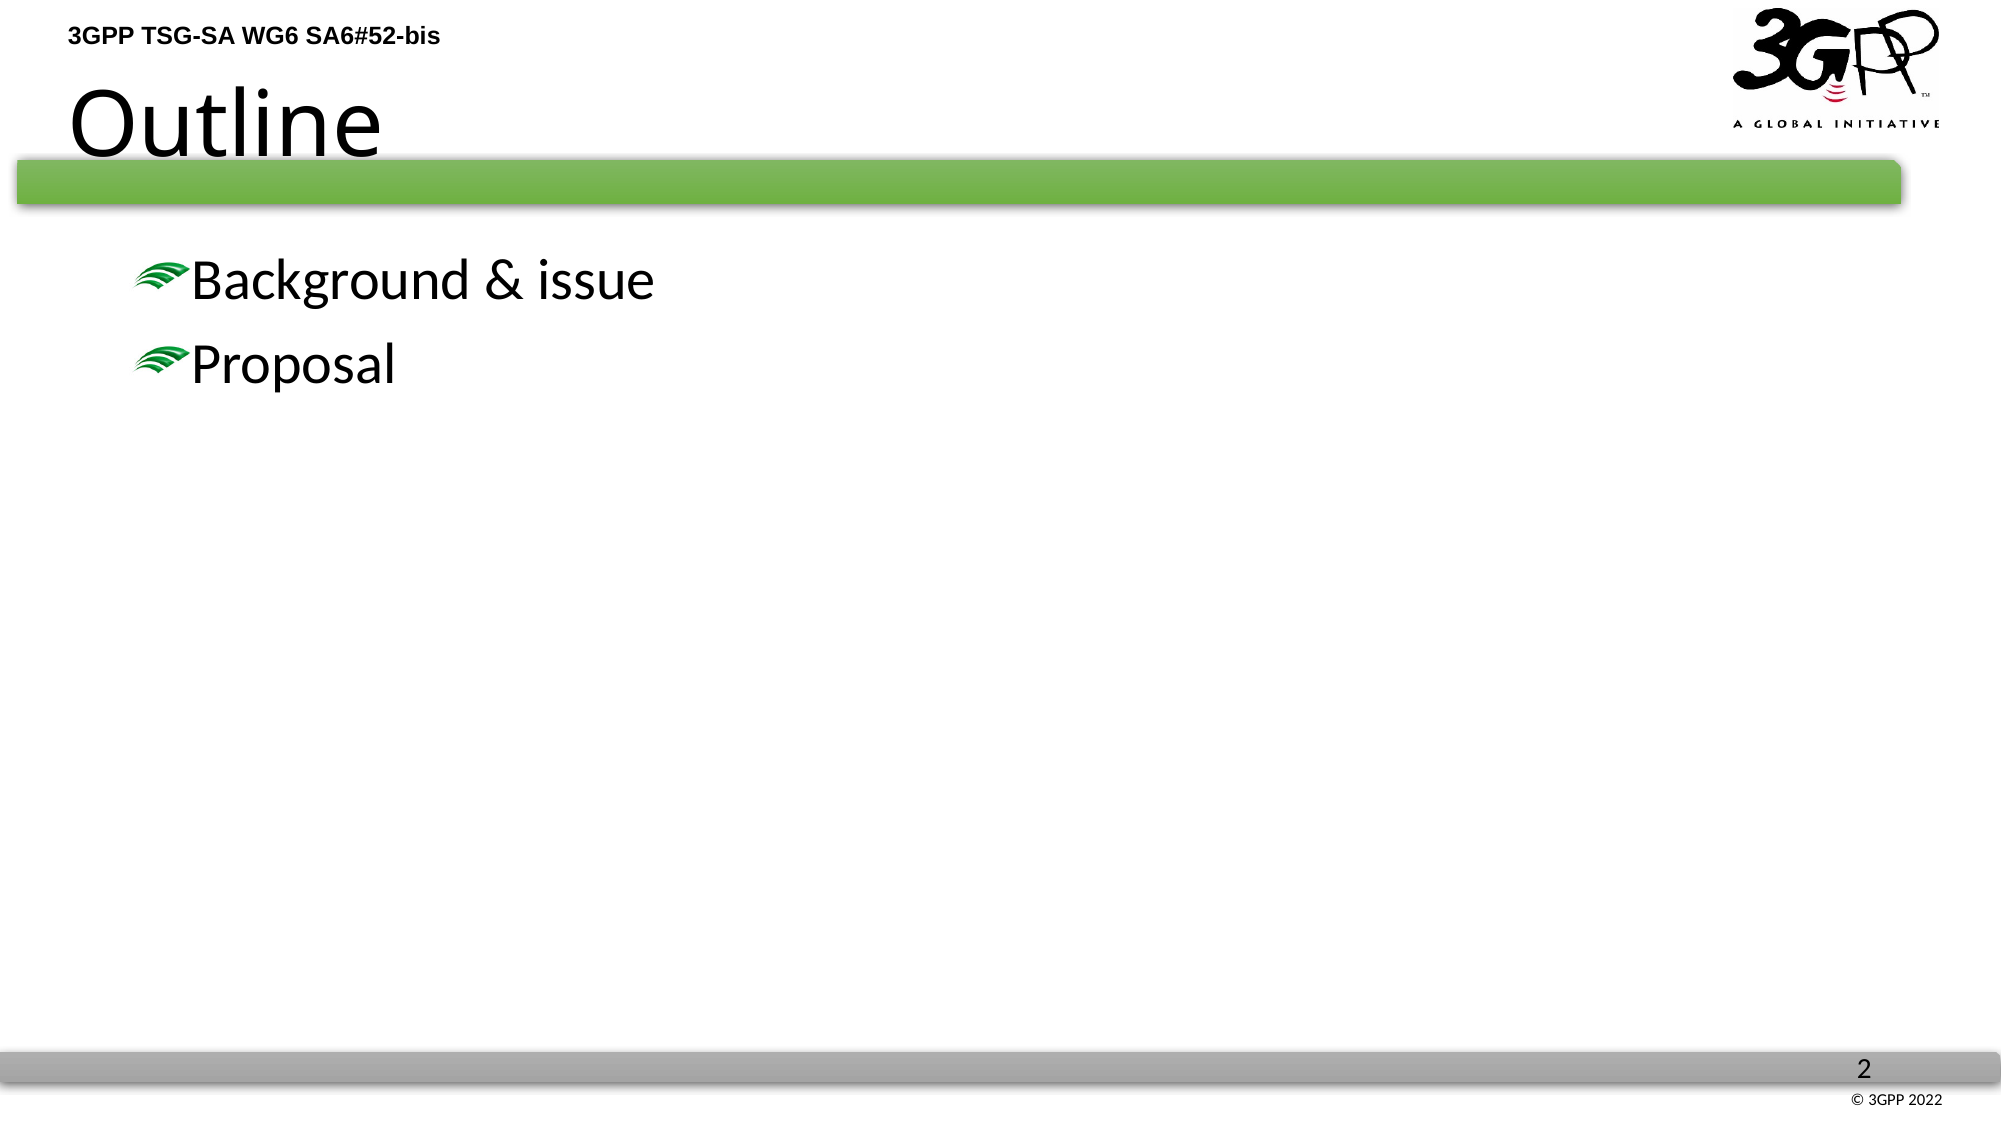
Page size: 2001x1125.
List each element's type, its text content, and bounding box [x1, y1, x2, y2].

list Background & issue Proposal [114, 241, 1840, 956]
title Outline [52, 36, 1777, 218]
picture [129, 256, 192, 298]
picture [1733, 8, 1939, 128]
picture [129, 340, 192, 382]
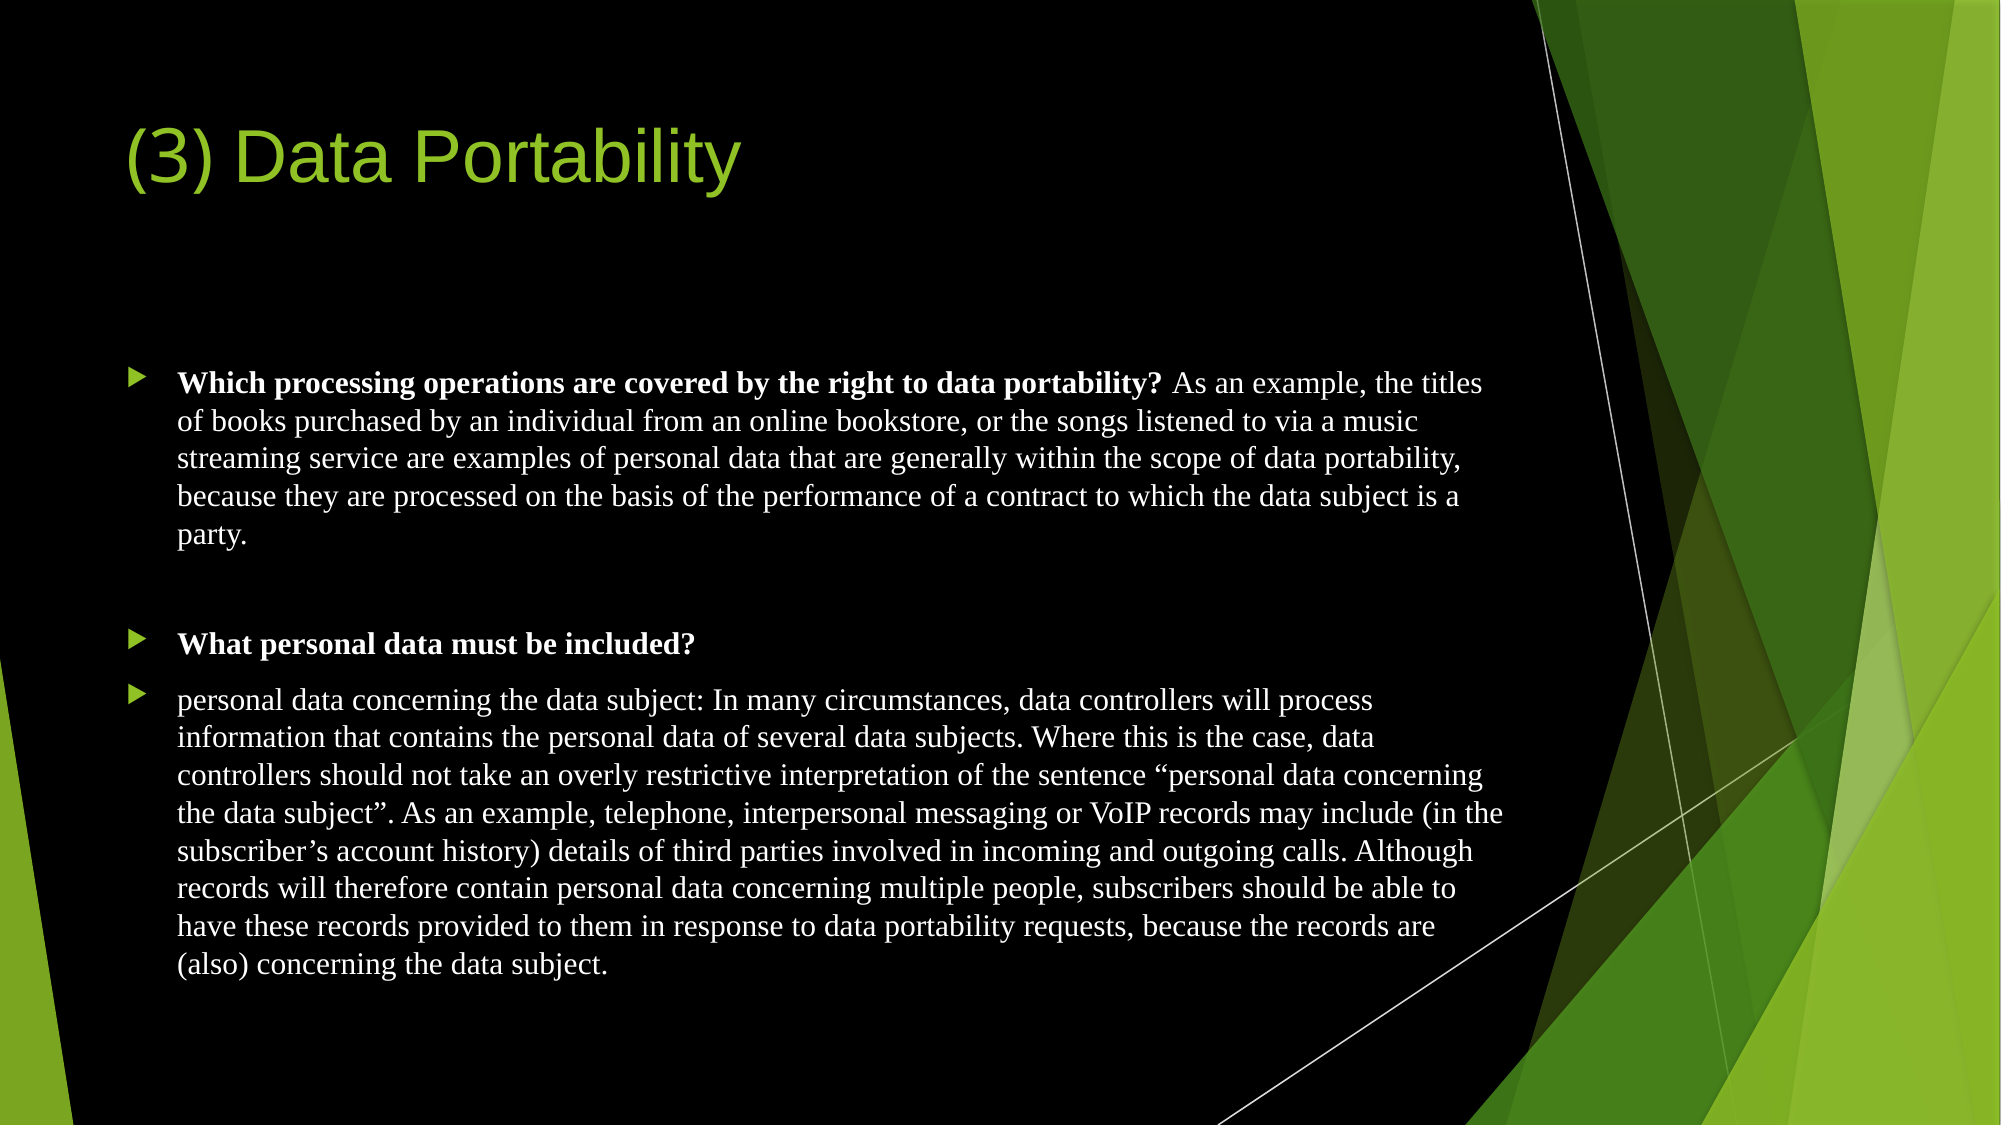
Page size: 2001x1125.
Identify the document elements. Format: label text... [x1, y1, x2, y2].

title (3) Data Portability [111, 99, 1522, 317]
list Which processing operations are covered by the right to data portability? As an example, the titles of books purchased by an individual from an online bookstore, or the songs listened to via a music streaming service are examples of personal data that are generally within the scope of data portability, because they are processed on the basis of the performance of a contract to which the data subject is a party. What personal data must be included? personal data concerning the data subject: In many circumstances, data controllers will process information that contains the personal data of several data subjects. Where this is the case, data controllers should not take an overly restrictive interpretation of the sentence “personal data concerning the data subject”. As an example, telephone, interpersonal messaging or VoIP records may include (in the subscriber’s account history) details of third parties involved in incoming and outgoing calls. Although records will therefore contain personal data concerning multiple people, subscribers should be able to have these records provided to them in response to data portability requests, because the records are (also) concerning the data subject. [111, 354, 1522, 992]
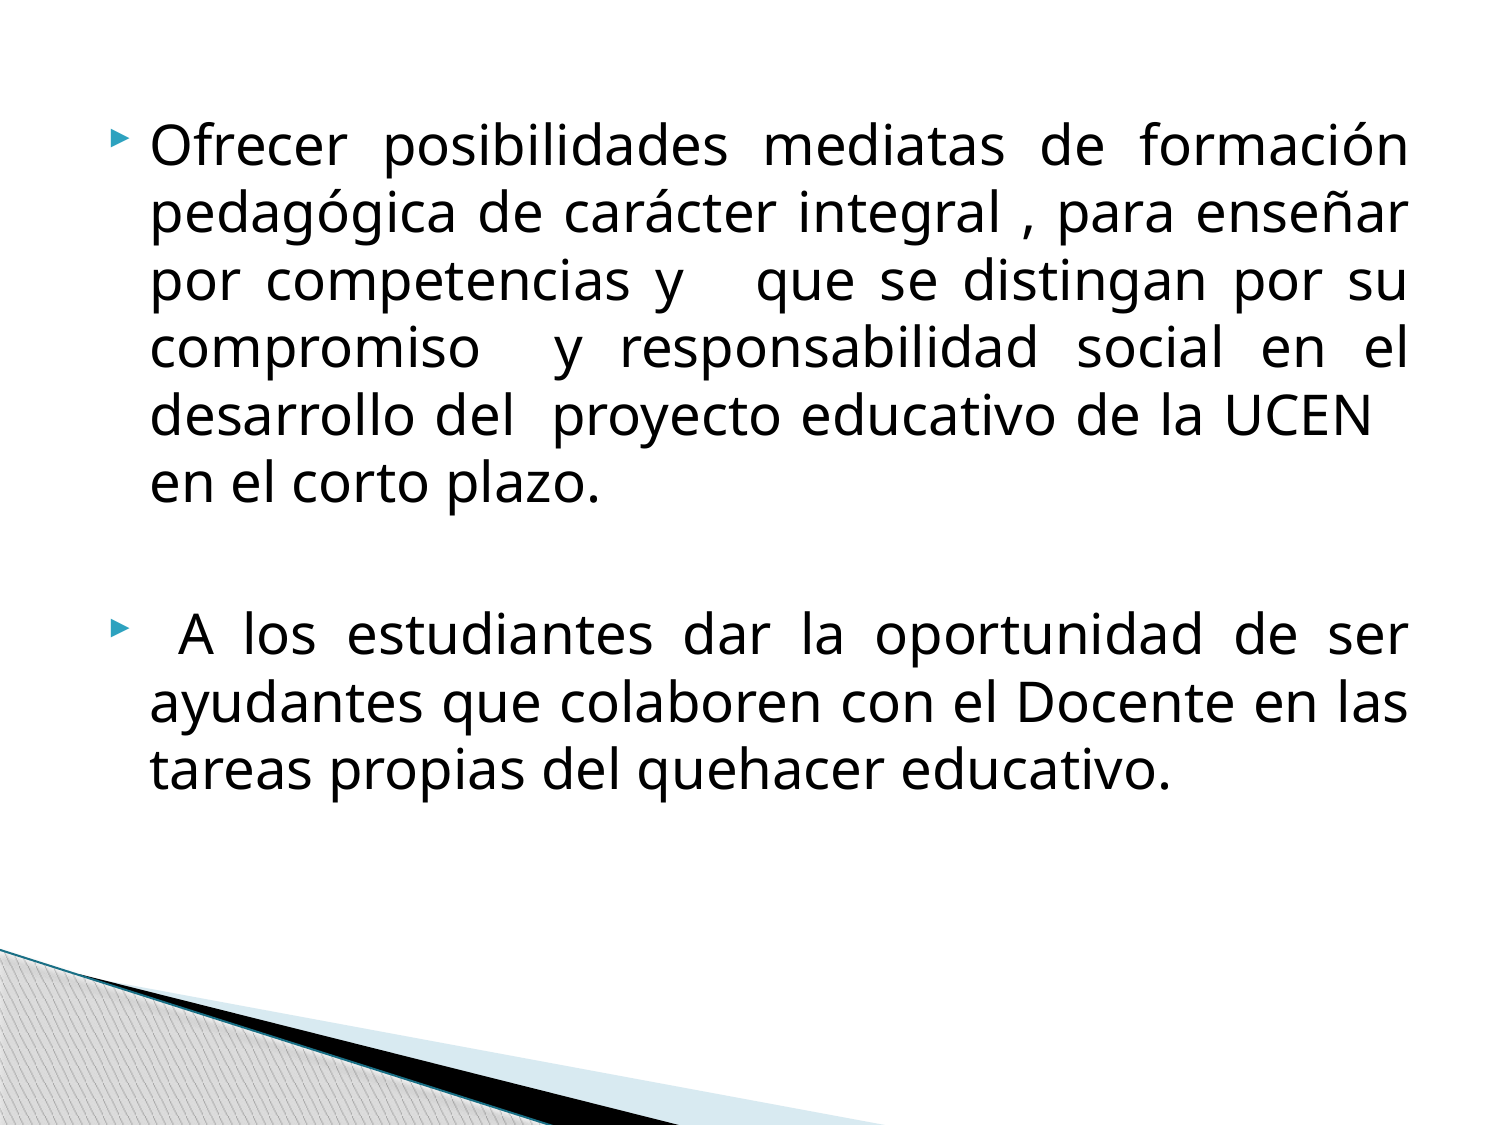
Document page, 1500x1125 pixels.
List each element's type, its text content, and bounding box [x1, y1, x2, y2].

list Ofrecer posibilidades mediatas de formación pedagógica de carácter integral , para enseñar por competencias y que se distingan por su compromiso y responsabilidad social en el desarrollo del proyecto educativo de la UCEN en el corto plazo. A los estudiantes dar la oportunidad de ser ayudantes que colaboren con el Docente en las tareas propias del quehacer educativo. [75, 101, 1425, 986]
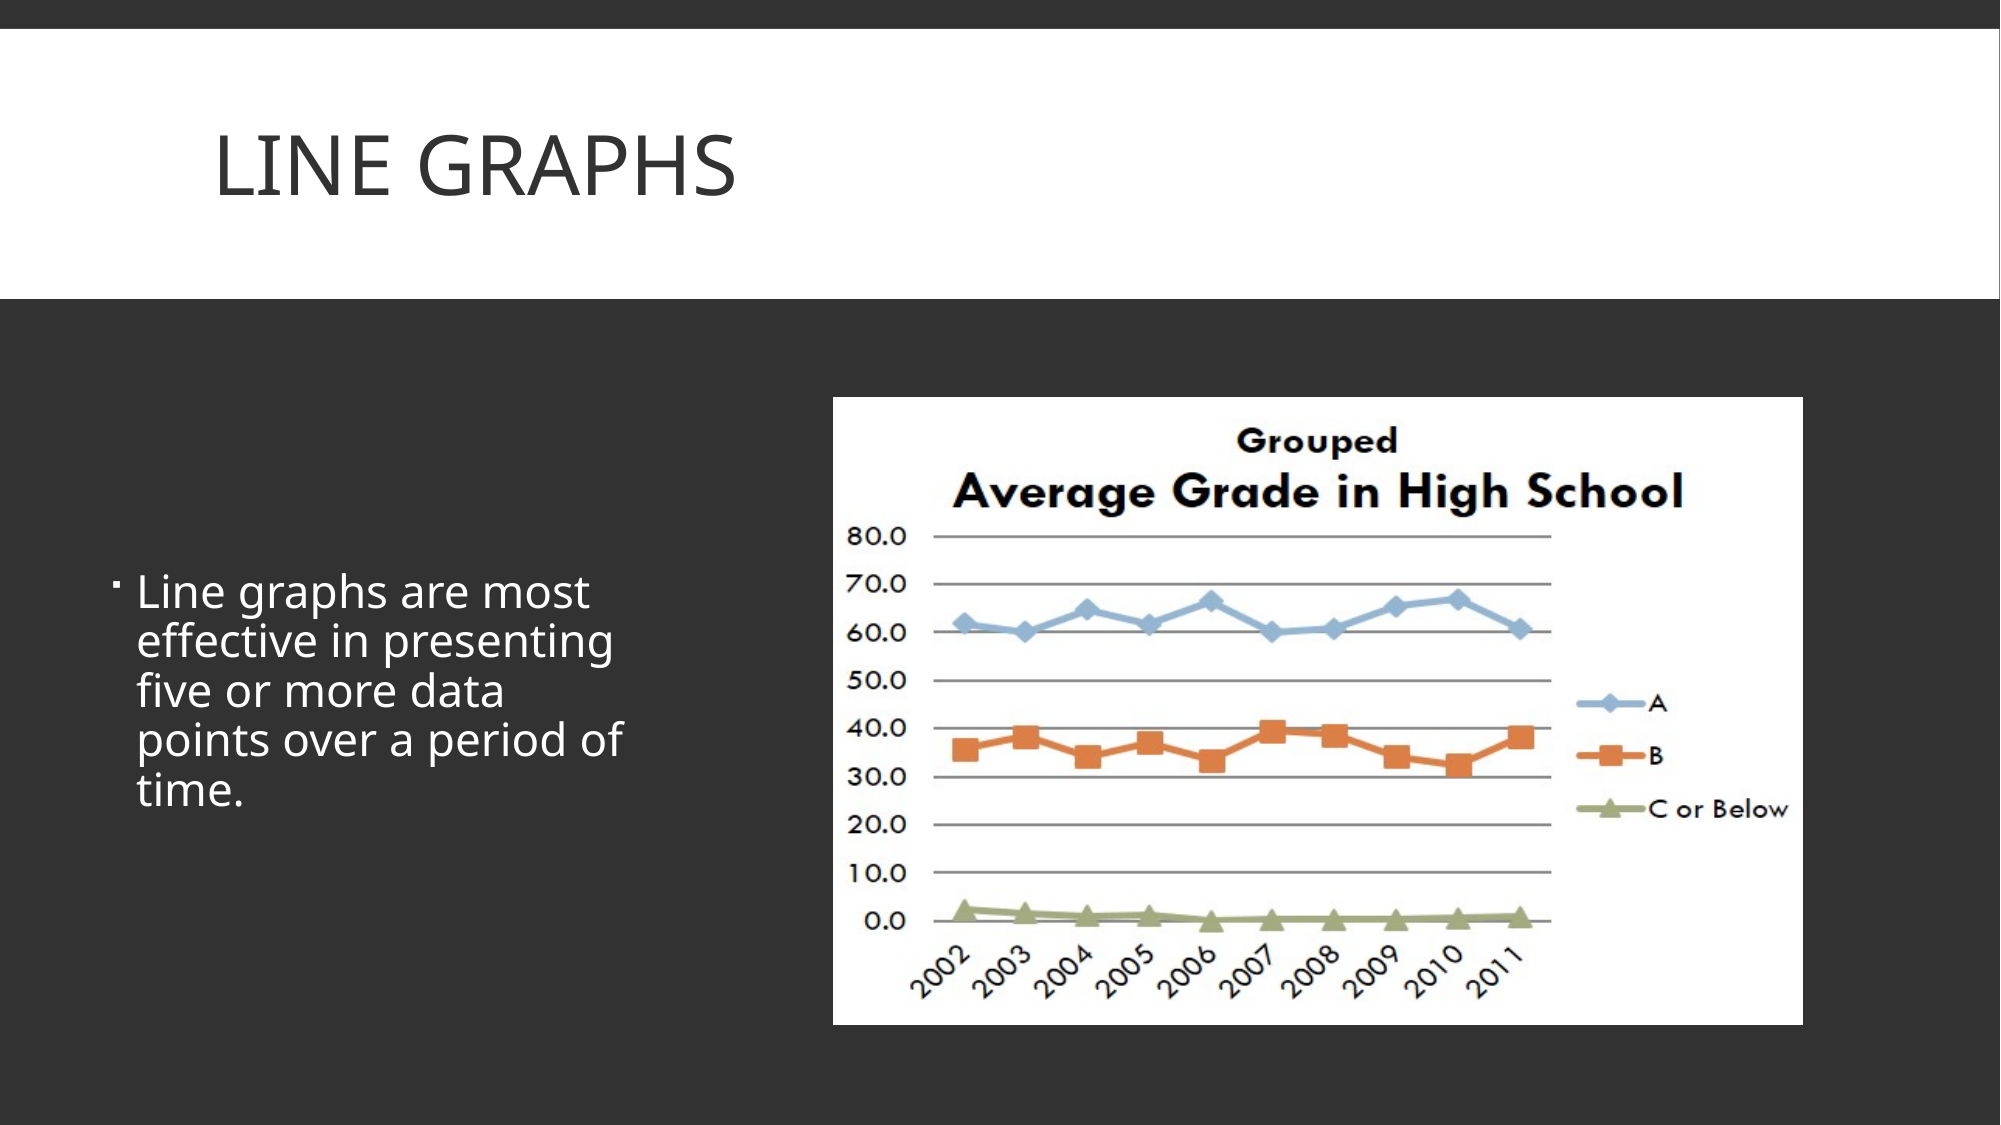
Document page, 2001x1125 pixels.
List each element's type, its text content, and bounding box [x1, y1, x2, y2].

* * * * *

> Work item: Return only the lines running from the start of the entries above to the line that contains "Document page, 1500x1125 pixels.", inclusive, and omit every picture.

> Output of the task:
Page size: 2001x1125.
List each element's type, its text content, and bounding box [x1, y1, x2, y2].

list Background & issue Proposal [114, 241, 1840, 956]
title Outline [52, 36, 1777, 218]
picture [129, 256, 192, 298]
picture [1733, 8, 1939, 128]
picture [129, 340, 192, 382]
Page size: 2001x1125.
Identify the document elements. Format: label text... [x1, y1, x2, y2].

title (3) Data Portability [111, 99, 1522, 317]
list Which processing operations are covered by the right to data portability? As an example, the titles of books purchased by an individual from an online bookstore, or the songs listened to via a music streaming service are examples of personal data that are generally within the scope of data portability, because they are processed on the basis of the performance of a contract to which the data subject is a party. What personal data must be included? personal data concerning the data subject: In many circumstances, data controllers will process information that contains the personal data of several data subjects. Where this is the case, data controllers should not take an overly restrictive interpretation of the sentence “personal data concerning the data subject”. As an example, telephone, interpersonal messaging or VoIP records may include (in the subscriber’s account history) details of third parties involved in incoming and outgoing calls. Although records will therefore contain personal data concerning multiple people, subscribers should be able to have these records provided to them in response to data portability requests, because the records are (also) concerning the data subject. [111, 354, 1522, 992]
Document page, 1500x1125 pixels.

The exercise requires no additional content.